BDW purchased land for a housing development from Bridgend County Borough Council (Bridgend). The site investigations following the purchase found extensively more asbestos in the ground than had been identified in the geotechnical report provided with the sale. BDW raised a claim against the firm of engineers who prepared the report, Integral Geotechnique (Wales) Limited (IGL). IGL expressly stated that the report could only be relied on by others following assignation and due to an internal error, BDW failed to seek the assignation. The court found that as there had been no assignation, IGL did not owe a liability to BDW.
Bridgend County Borough Council (Bridgend) owned a site in South Wales for which it intended to obtain planning permission for a residential development and then sell the site to a housing developer. IGL had been instructed by Bridgend to produce a geotechnical report, in connection with the marketing of the site.
The report had been prepared for Bridgend and stated that it was not to be passed on or relied on by third parties without the consent of IGL. IGL's liability for the report was restricted to £300,000. The instruction did, however, make provision for the report to be assigned to the party that eventually purchased the site.
Bridgend put the site on the market and the tender package included IGL's report. IGL's report identified "very little risk of any sources of contamination being located on site." However, following the purchase of the site, 8,500m_ of ground contaminated with asbestos required to be removed at an estimated cost of around £860,000.
BDW raised an action against IGL on the basis that it had failed to give proper advice on the full extent of the asbestos contamination on site. BDW did not obtain an assignation of the report, therefore it had no contractual link with IGL. Therefore, IGL raised the claim on the basis of breach of duty care in tort (delict in Scotland).
The Court's Decision
The court dismissed BDW's claim for the following reasons:
- The court considered that no duty of care existed between the parties, as IGL did not agree to BDW placing any reliance on the report unless it had been assigned to them.
- The court considered that even if it had come to a different view, it would not have found it fair, just or reasonable for IGL to assume liability to BDW in the absence of the assignment.
On the question of negligence, IGL's report was prepared on the basis of the information reasonably available to them, which had not indicated the risk of asbestos contamination in the ground. Furthermore, the purpose of the report was simply a high level geotechnical appraisal which was not intended to be relied on for the purposes of purchasing the site.
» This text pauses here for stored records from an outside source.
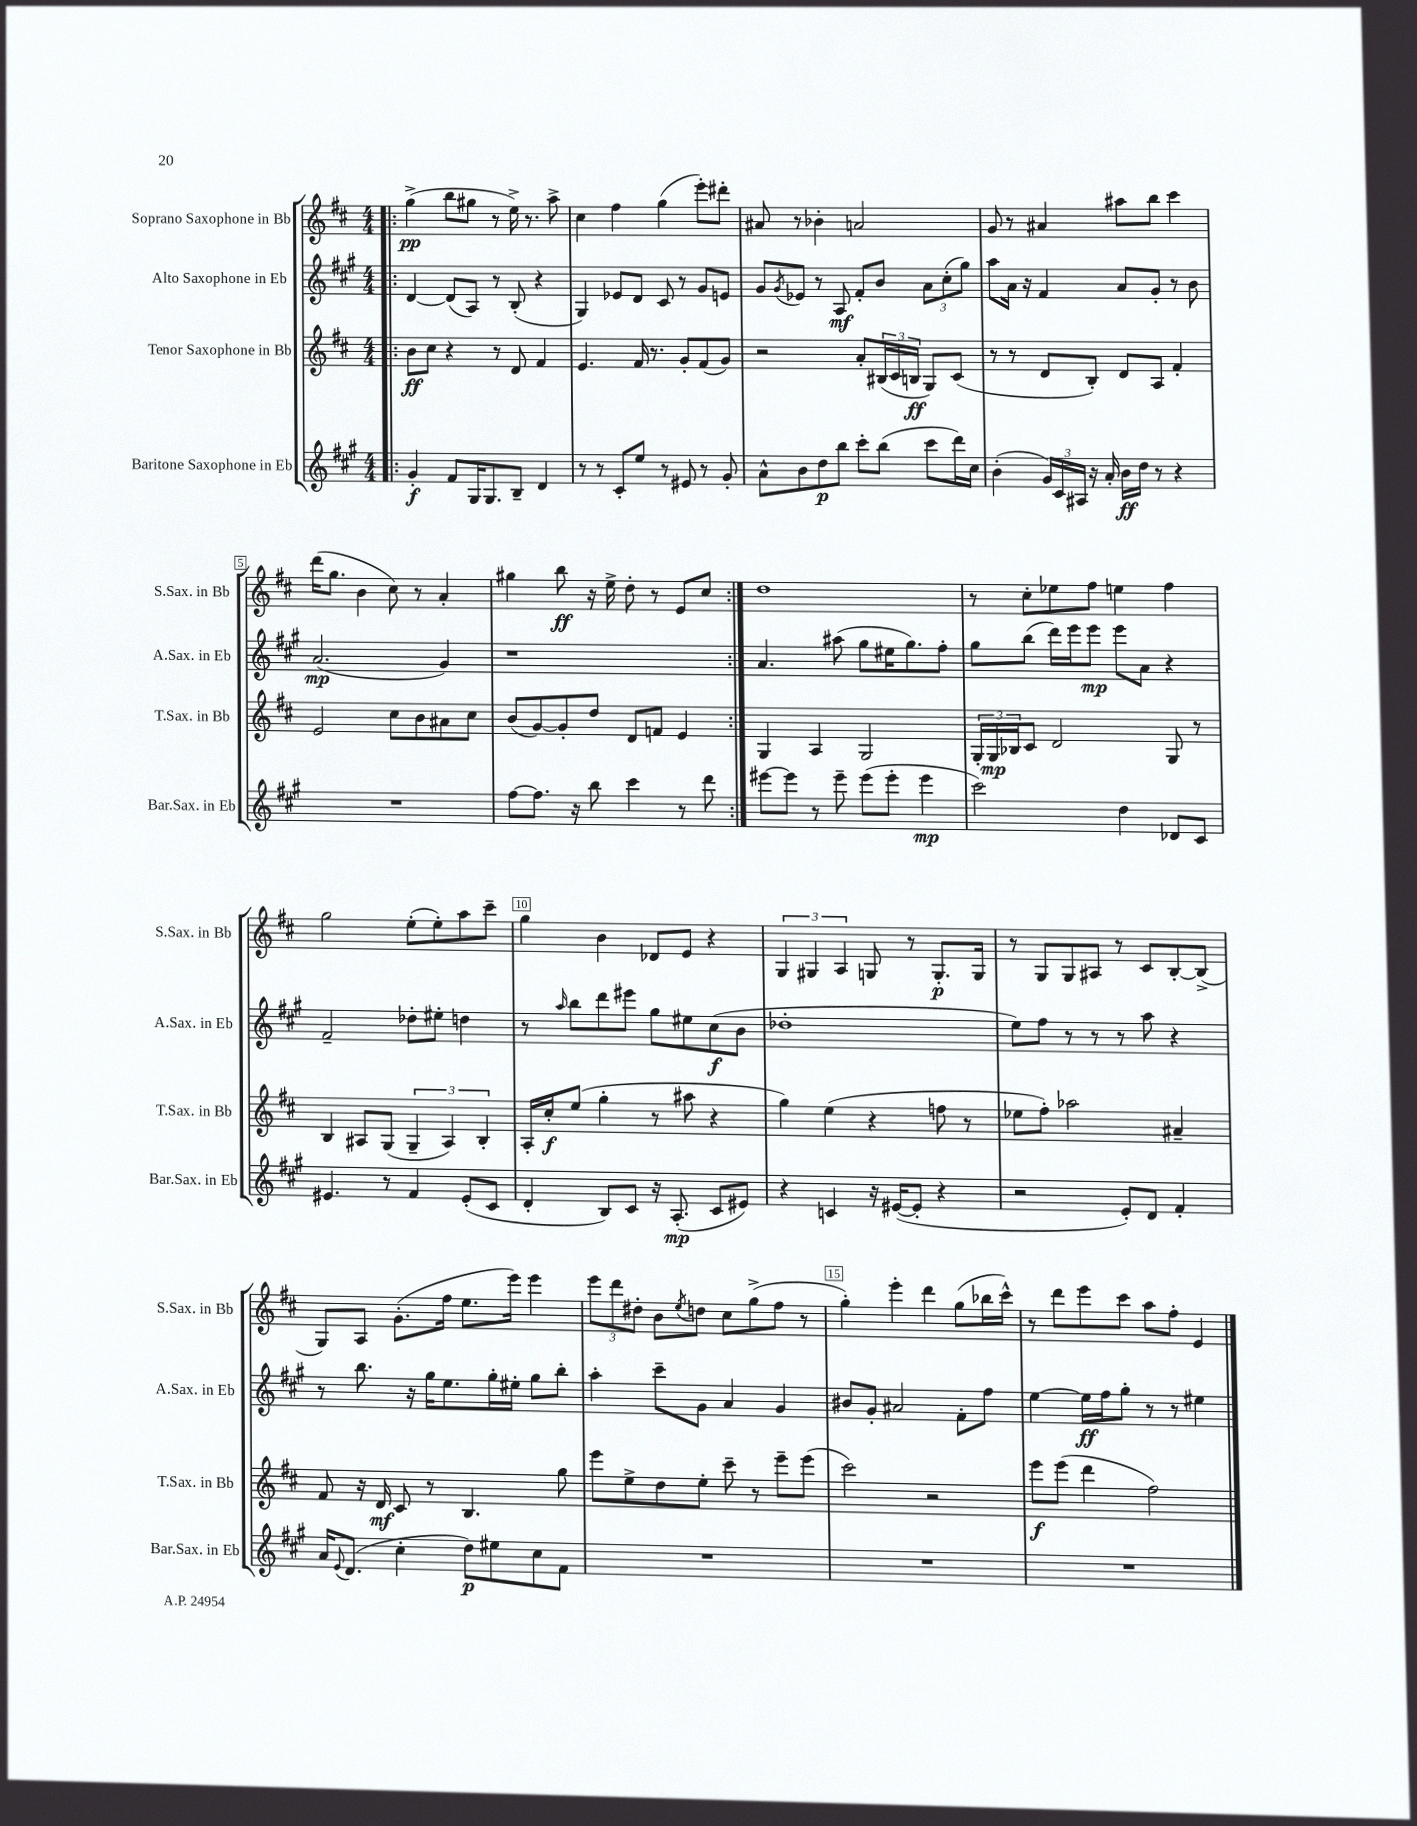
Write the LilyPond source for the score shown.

<<
\new StaffGroup <<
\new Staff = "s0" \with { instrumentName = "Soprano Saxophone in Bb" shortInstrumentName = "S.Sax. in Bb" } {
    \clef treble \key d \major \numericTimeSignature \time 4/4
    \repeat volta 2 { \bar ".|:" g''4->\pp( b''8 gis''8 r8 e''16->) r8. a''8-> |
    cis''4 fis''4 g''4( e'''8-.) dis'''8-. |
    ais'8 r8 bes'4-. a'2 |
    g'8 r8 ais'4 ais''8 b''8 cis'''4 |
    d'''16( g''8. b'4 cis''8) r8 a'4-. |
    gis''4 b''8\ff r16 e''16-> d''8-. r8 e'8 cis''8 | }
    d''1 |
    r8 cis''8-. ees''8 fis''8 e''4 fis''4 |
    g''2 e''8-.( e''8-.) a''8 cis'''8-- |
    g''4 b'4 des'8 e'8 r4 |
    \tuplet 3/2 { g4 gis4 a4 } g8 r8 g8.-.\p g16 |
    r8 g8 g8 ais8 r8 cis'8 b8~-. b8->( |
    g8) a8 g'8.-.( fis''16 e''8. e'''16) e'''4 |
    \tuplet 3/2 { e'''8 d'''8 dis''8-. } b'8 \acciaccatura { e''8 } d''8 cis''8 g''8->( fis''8 r8 |
    g''4-.) e'''4-. d'''4 g''8( bes''16 cis'''16-^) |
    r8 d'''8 e'''8 cis'''8 a''8 fis''8-. e'4 \bar "|." |
}
\new Staff = "s1" \with { instrumentName = "Alto Saxophone in Eb" shortInstrumentName = "A.Sax. in Eb" } {
    \clef treble \key a \major \numericTimeSignature \time 4/4
    \repeat volta 2 { \bar ".|:" d'4~ d'8( a8) r8 b8-.( r4 |
    gis4) ees'8 d'8 cis'8 r8 gis'8 e'8 |
    gis'8 \acciaccatura { gis'8 } ees'8 r8 a8\mf fis'8-. b'8 \tuplet 3/2 { a'8 cis''8-.( gis''8) } |
    a''8 a'16 r16 fis'4 a'8 gis'8-. r8 b'8 |
    a'2.\mp( gis'4) |
    r1 | }
    a'4. ais''8( gis''8 eis''16 gis''8.) fis''8-. |
    gis''8 b''8( d'''16) e'''16 e'''8\mp e'''8 a'8 r4 |
    fis'2-- des''8-. eis''8-. d''4 |
    r8 \grace { a''16 } b''8 d'''8 eis'''8 gis''8 eis''8 cis''8\f( b'8 |
    des''1-. |
    e''8) fis''8 r8 r8 r8 a''8 r4 |
    r8 b''8. r16 gis''16 e''8. gis''16-. eis''16-. gis''8 b''8-. |
    a''4-. cis'''8-- gis'8 a'4 gis'4 |
    bis'8 gis'8-. ais'2 fis'8-. fis''8 |
    e''4~ e''16\ff fis''16 gis''8-. r8 r8 eis''4 \bar "|." |
}
\new Staff = "s2" \with { instrumentName = "Tenor Saxophone in Bb" shortInstrumentName = "T.Sax. in Bb" } {
    \clef treble \key d \major \numericTimeSignature \time 4/4
    \repeat volta 2 { \bar ".|:" b'8\ff cis''8 r4 r8 d'8 fis'4 |
    e'4. fis'16 r8. g'8-. fis'8( g'8) |
    r2 a'8-. \tuplet 3/2 { bis16( cis'16 b16\ff } g8) cis'8( |
    r8 r8 d'8 b8-.) d'8 a8 fis'4-. |
    e'2 cis''8 b'8 ais'8 cis''8 |
    b'8( g'8~) g'8-. d''8 d'8 f'8 e'4 | }
    g4 a4 g2 |
    \tuplet 3/2 { g16-. g16\mp bes16 } cis'8 d'2 g8 r8 |
    b4 ais8 g8( \tuplet 3/2 { g4-- ais4) b4-. } |
    a16-. cis''16-.\f e''8( g''4-. r8 ais''8 r4 |
    g''4) e''4( r4 f''8 r8 |
    ees''8 fis''8-.) aes''2 ais'4-- |
    fis'8 r16 d'16\mf cis'8 r8 b4. g''8 |
    e'''8 e''8-> d''8 e''8-. cis'''8-- r8 e'''8-- e'''8( |
    cis'''2) r2 |
    e'''8\f e'''8( d'''4 fis''2) \bar "|." |
}
\new Staff = "s3" \with { instrumentName = "Baritone Saxophone in Eb" shortInstrumentName = "Bar.Sax. in Eb" } {
    \clef treble \key a \major \numericTimeSignature \time 4/4
    \repeat volta 2 { \bar ".|:" gis'4-.\f fis'8 gis16 gis8. b8-- d'4 |
    r8 r8 cis'8-. e''8 r8 eis'8 r8 gis'8-. |
    a'8-^ b'8 d''8\p b''8 cis'''8-. b''8( cis'''8 d'''16) cis''16 |
    b'4-.( \tuplet 3/2 { gis'16) cis'16 ais16 } r16 a'16-. b'16\ff d''16 r8 r4 |
    R1 |
    fis''8~ fis''8. r16 b''8 cis'''4 r8 d'''8 | }
    eis'''8~ eis'''8 r8 eis'''8-- eis'''8( eis'''8-. eis'''4\mp |
    cis'''2) d''4 des'8 cis'8 |
    eis'4. r8 fis'4 eis'8-.( cis'8 |
    d'4-. b8) cis'8 r16 a8.-.\mp( cis'8 eis'8) |
    r4 c'4 r16 eis'16~( eis'8-. r4 |
    r2 e'8-.) d'8 fis'4-. |
    a'16 \appoggiatura { e'8 } d'8.( cis''4-. d''8\p) eis''8 cis''8 fis'8 |
    R1 |
    R1 |
    R1 \bar "|." |
}
>>
>>
\layout { \context { \Score \override BarNumber.break-visibility = ##(#f #t #t) barNumberVisibility = #(every-nth-bar-number-visible 5) \override BarNumber.stencil = #(make-stencil-boxer 0.1 0.3 ly:text-interface::print) } }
Further site investigations would be required. Therefore, even if a duty of care was owed, the court would not have found IGL in breach of this duty.
- This case shows the restrictive approach the courts take to the suggestion that a professional may owe _ and subsequently breach _ a duty of care to a party who is not its client, particularly in circumstances of pure economic loss.
- It also highlights the importance of ensuring that where the advice of a third party is relied upon, appropriate rights and guarantees are taken to enable recourse against that party if needed.